Solveo Energies Raises €98M To Boost Renewable Growth

Solveo Energies raises €98M led by Mirova to accelerate renewable projects and reach 800 MW by 2030 in France.

Solveo Energies Raises €98M To Boost Renewable Growth

Solveo Energies, a French independent renewable energy producer, has secured €98 million in a significant funding round led by Mirova, the responsible investment arm of Natixis Investment Managers. The capital will support the transition of Solveo from a development-focused entity to one actively commissioning renewable energy projects, with the company targeting an ambitious installed capacity of 800 megawatts (MW) by 2030. This financial boost forms part of a broader initiative that will channel €875 million in total investments to drive France closer to its carbon neutrality goals.

Founded in 2008, Solveo Energies has emerged as a key player in France’s renewable energy sector by adopting a fully integrated business model. The company oversees the entire project lifecycle—including development, financing, construction, and operation—in-house. This vertically integrated approach enables agility and accountability, aligning projects with regional needs while ensuring consistent quality across all stages of deployment. The company’s operations span solar energy, including both ground-mounted and rooftop installations, wind power, and agrivoltaics, reflecting a diverse and sustainable energy mix.

Jean-Marc Mateos, President of Solveo Energies, emphasized the strategic value of the investment, stating, “We are very proud to welcome Mirova into our entrepreneurial adventure. This transaction strengthens our model as an independent and territorially anchored player. Thanks to this long-term strategic partnership, we have the means to accelerate our development, solidify our portfolio, and remain true to our convictions: producing sustainable, local energy that respects the regions.”

The latest funding round marks a milestone for Solveo, validating its full value-chain approach and underlining investor confidence in its regional energy strategy. Mirova’s Energy Transition 6 (MET6) fund spearheaded the investment, which follows Solveo’s successful completion of early-stage renewable projects and a landmark corporate power purchase agreement (PPA) with SNCF, France’s national state-owned railway company. This agreement highlighted Solveo’s ability to deliver climate-aligned and bankable energy solutions at scale.

Alexandre Paganel, Deputy Managing Director of Finance at Solveo Energies, explained that the company’s strength lies in its holistic approach. “We made the choice from the outset to internalize all key skills to control the entire value chain. This is what allows us today to deploy our projects in an agile, responsible manner, consistent with the needs of the regions and allowing a concrete sharing of the value generated,” Paganel said.

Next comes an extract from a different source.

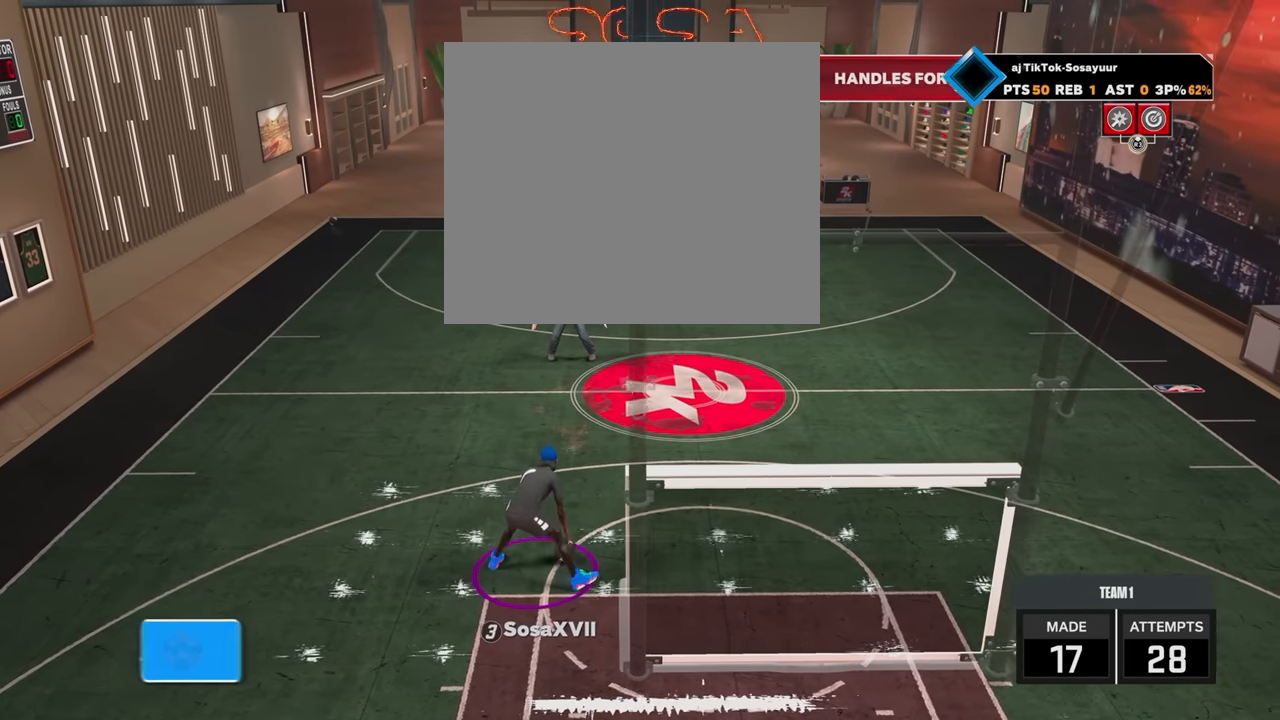
{"buttons": ["R2"], "left_stick": "center", "right_stick": "center", "events": []}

Mirova’s commitment to Solveo underscores the fund’s confidence in the company’s potential to shape France’s renewable energy future. Raphaël Lance, Director of Energy Transition Funds at Mirova, commented, “Our partnership with Solveo Energies demonstrates our deep conviction in their potential. Their local roots, ability to lead innovative projects, and responsible approach fit perfectly with our investment strategy.”

Echoing this sentiment, Jocelyn Dioux, Investment Director at Mirova, pointed to several key factors that influenced the fund’s decision. “We were particularly convinced by the quality of the teams, the relevance of the asset portfolio, the rigor of the processes, and the clear strategic vision of the company,” he said.

The transaction was facilitated by a consortium of advisors and experts. On Solveo’s side, Natixis Partners provided M&A advisory services, with legal and technical support from Jeantet, Syneria, KPMG, and De Gaulle Fleurance. Mirova was advised by Gottengreen, White & Case, and PwC, ensuring a comprehensive and well-structured financial arrangement.

As France intensifies its efforts to meet its climate targets, the role of independent energy producers like Solveo Energies becomes increasingly critical. This infusion of capital not only fortifies Solveo’s capacity to deliver on its 800 MW target by 2030 but also strengthens its ability to lead regionally integrated energy projects that deliver long-term value to local communities. With its proven model and new financial backing, Solveo is well-positioned to accelerate France’s transition to a cleaner, more sustainable energy landscape.